(Beginning of SUPPLIED PASSAGE)

I am studying the Barus effect / Merrington effect / die swell / extrudate swell, which is a characteristic of non-Newtonian viscoelastic liquids (Introduction to the phenomenon in this video) i.e. the medium responds to the stress $\sigma$ of irritator with a strain $\epsilon (= \Delta l/l)$ that increases until the medium ultimately fails in a local pathology
- blood has both viscous and elastic components which it can apply in pathophysiological condition \begin{equation} \gamma = \gamma_{v} + \gamma_{e}. \end{equation}
#1 Maxwell material model
- total shear stress if blood behaves like Maxwell material in local pathophysiological regions \begin{equation} \sigma = \sigma_{v} = \sigma_{E} = \eta \frac{d \gamma_{v}}{d t} = G_{M} \gamma_{E}, \end{equation} implying $\sigma = \eta \, d\gamma_{v}/dt$ and $\sigma = G_{M} \gamma_{E}$.
I am thinking when blood is not non-Newtonian etc in muscular pathologies and muscular infections. I want to evaluate how much blood is non-Newtonian in particular situations. I am interested in muscles and their supply with necessities.
How much is local blood non-Newtonian pathophysiologically?

(End of SUPPLIED PASSAGE)

* WORK INSTRUCTIONS
**A.** Answer these questions using the die swell passage:
(i) What kind of liquids is the Barus effect a characteristic of?
(ii) Which material model is named for how blood may behave?
(iii) What two things does the writer say they are interested in?
**B.** For each statement, say whether it agrees with the die swell passage, and quote the words that decide it:
(i) Blood has both viscous and elastic components.
(ii) The strain decreases until the medium fails.
(iii) The writer wants to evaluate how much blood is non-Newtonian in particular situations.
**C.** Print the die swell passage from "I am thinking" up to and including "blood non-Newtonian pathophysiologically?", with no changes.
The entries that come next are taken from a separate source.

(Beginning of PROVIDED DATA)

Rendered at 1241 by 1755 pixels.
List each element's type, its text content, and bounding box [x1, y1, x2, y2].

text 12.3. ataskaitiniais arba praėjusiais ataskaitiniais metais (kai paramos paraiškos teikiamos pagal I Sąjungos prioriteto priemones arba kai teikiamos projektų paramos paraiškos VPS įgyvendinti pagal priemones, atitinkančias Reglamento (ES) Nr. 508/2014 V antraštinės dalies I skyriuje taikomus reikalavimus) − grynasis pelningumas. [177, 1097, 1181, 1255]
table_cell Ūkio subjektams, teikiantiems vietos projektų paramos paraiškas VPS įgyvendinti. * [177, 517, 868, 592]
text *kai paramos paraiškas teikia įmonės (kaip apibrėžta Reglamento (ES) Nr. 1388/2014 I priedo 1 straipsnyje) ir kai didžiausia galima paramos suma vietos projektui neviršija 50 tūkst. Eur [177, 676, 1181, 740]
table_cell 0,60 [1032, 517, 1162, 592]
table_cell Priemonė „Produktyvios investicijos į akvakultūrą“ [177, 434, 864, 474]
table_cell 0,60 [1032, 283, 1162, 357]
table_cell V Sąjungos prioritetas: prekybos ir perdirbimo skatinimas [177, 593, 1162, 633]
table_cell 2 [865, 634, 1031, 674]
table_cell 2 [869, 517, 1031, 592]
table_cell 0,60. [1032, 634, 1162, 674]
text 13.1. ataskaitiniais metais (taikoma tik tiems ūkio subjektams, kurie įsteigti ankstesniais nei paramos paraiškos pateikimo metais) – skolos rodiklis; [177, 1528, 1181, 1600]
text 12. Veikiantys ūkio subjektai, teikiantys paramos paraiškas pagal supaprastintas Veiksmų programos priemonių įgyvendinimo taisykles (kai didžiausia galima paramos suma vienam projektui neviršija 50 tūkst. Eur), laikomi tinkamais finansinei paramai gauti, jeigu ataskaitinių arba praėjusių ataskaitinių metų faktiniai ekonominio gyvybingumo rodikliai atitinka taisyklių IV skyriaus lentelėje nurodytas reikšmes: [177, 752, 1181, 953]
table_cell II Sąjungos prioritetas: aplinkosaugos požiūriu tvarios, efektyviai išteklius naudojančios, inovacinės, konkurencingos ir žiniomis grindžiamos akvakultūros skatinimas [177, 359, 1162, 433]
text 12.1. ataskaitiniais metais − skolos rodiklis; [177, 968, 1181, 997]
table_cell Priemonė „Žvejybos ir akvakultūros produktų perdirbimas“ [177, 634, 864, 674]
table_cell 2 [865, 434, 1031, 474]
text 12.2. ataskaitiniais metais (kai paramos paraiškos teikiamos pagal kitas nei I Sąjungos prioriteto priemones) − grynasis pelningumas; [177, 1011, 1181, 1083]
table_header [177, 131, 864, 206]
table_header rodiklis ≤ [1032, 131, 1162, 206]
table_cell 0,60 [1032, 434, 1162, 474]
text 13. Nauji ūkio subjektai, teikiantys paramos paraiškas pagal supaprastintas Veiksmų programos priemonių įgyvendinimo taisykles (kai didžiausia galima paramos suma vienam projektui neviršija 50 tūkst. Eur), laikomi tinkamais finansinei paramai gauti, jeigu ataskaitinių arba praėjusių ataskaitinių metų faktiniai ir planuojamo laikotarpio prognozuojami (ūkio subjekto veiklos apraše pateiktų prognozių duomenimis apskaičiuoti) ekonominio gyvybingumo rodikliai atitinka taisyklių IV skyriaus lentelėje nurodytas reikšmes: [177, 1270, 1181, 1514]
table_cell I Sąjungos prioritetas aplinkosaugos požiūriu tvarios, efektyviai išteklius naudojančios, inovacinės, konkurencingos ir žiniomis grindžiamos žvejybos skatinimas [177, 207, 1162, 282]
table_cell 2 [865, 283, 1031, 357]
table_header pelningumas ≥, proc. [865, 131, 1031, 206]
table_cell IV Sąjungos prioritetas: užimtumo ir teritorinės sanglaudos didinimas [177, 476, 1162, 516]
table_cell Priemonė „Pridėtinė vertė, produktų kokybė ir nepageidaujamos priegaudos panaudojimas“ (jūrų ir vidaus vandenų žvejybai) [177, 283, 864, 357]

(End of PROVIDED DATA)

* RESPONSES PER TASK
**A.**
(i) Non-Newtonian viscoelastic liquids.
(ii) The Maxwell material model.
(iii) Muscles and their supply with necessities.

**B.**
(i) Yes: "blood has both viscous and elastic components"
(ii) No: "a strain $\epsilon (= \Delta l/l)$ that increases until the medium ultimately fails in a local pathology"
(iii) Yes: "I want to evaluate how much blood is non-Newtonian in particular situations."

**C.**
I am thinking when blood is not non-Newtonian etc in muscular pathologies and muscular infections. I want to evaluate how much blood is non-Newtonian in particular situations. I am interested in muscles and their supply with necessities.
How much is local blood non-Newtonian pathophysiologically?